When I felt wool into the shape of a sacred heart, the symbolism deepens. The heart is a vessel of both love and wounding, devotion and suffering. In Catholic iconography, the flaming heart crowned with flames or thorns holds paradox: beauty and pain, rage and compassion. By crafting wool hearts through the rhythm of felting, we honor this paradox in ourselves. The needle becomes both wound and medicine.
Workshop Invitation
If you’re in Northern New Mexico I invite you to join me in an upcoming mindfulness and needle felting workshop (Saturday October 11th at Electra Gallery in Santa Fe) where we will explore sacred rage as a creative, spiritual, and healing force. Through guided mindfulness practices, we will attune to our breath, our bodies, and our emotions. Then, with wool and needle in hand, we will shape sacred hearts—objects that hold our intention to transmute rage into resilience and love.

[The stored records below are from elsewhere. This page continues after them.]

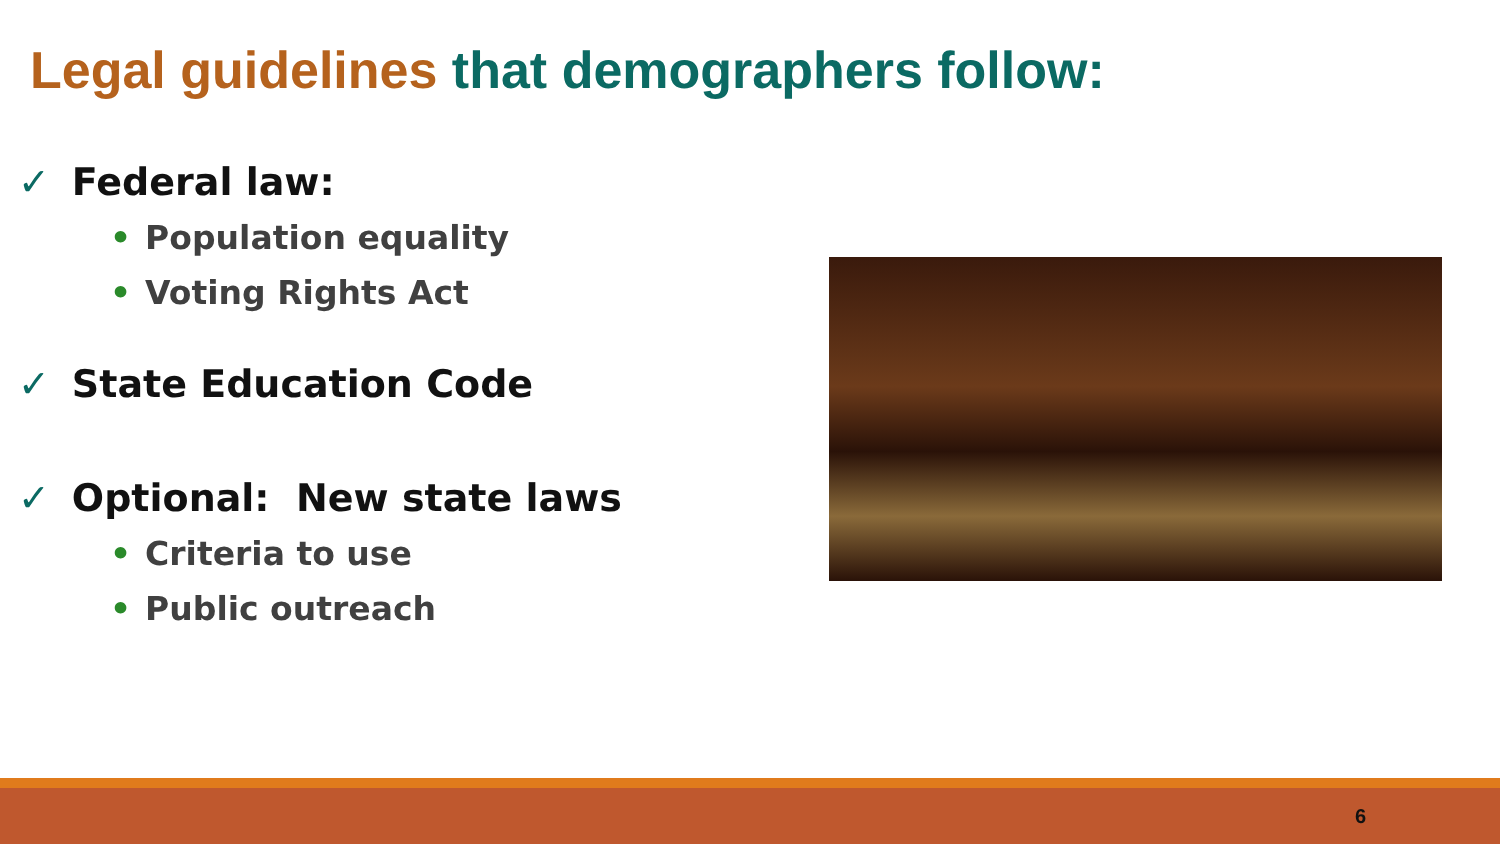Legal guidelines that demographers follow:
✓ Federal law:
• Population equality
• Voting Rights Act
✓ State Education Code
✓ Optional: New state laws
• Criteria to use
• Public outreach
6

No experience with felting or meditation is required. This is a space for exploration, for honoring what burns within us, and for discovering how the needle’s piercing can become a prayer of transformation.
Sacred rage is not something to suppress; it is something to work with and honor. Across cultures, people have long known that anger can be holy—a force that protects the sacred and calls us into truth. In needle felting, we find a tactile, embodied way to honor this wisdom. Each stab of the needle becomes a ritual gesture, each felted heart a testimony to the possibility of turning fire into form.
May we all continue to explore what happens when rage is welcomed, held, and transmuted (safely and consciously) into beauty and acts of love.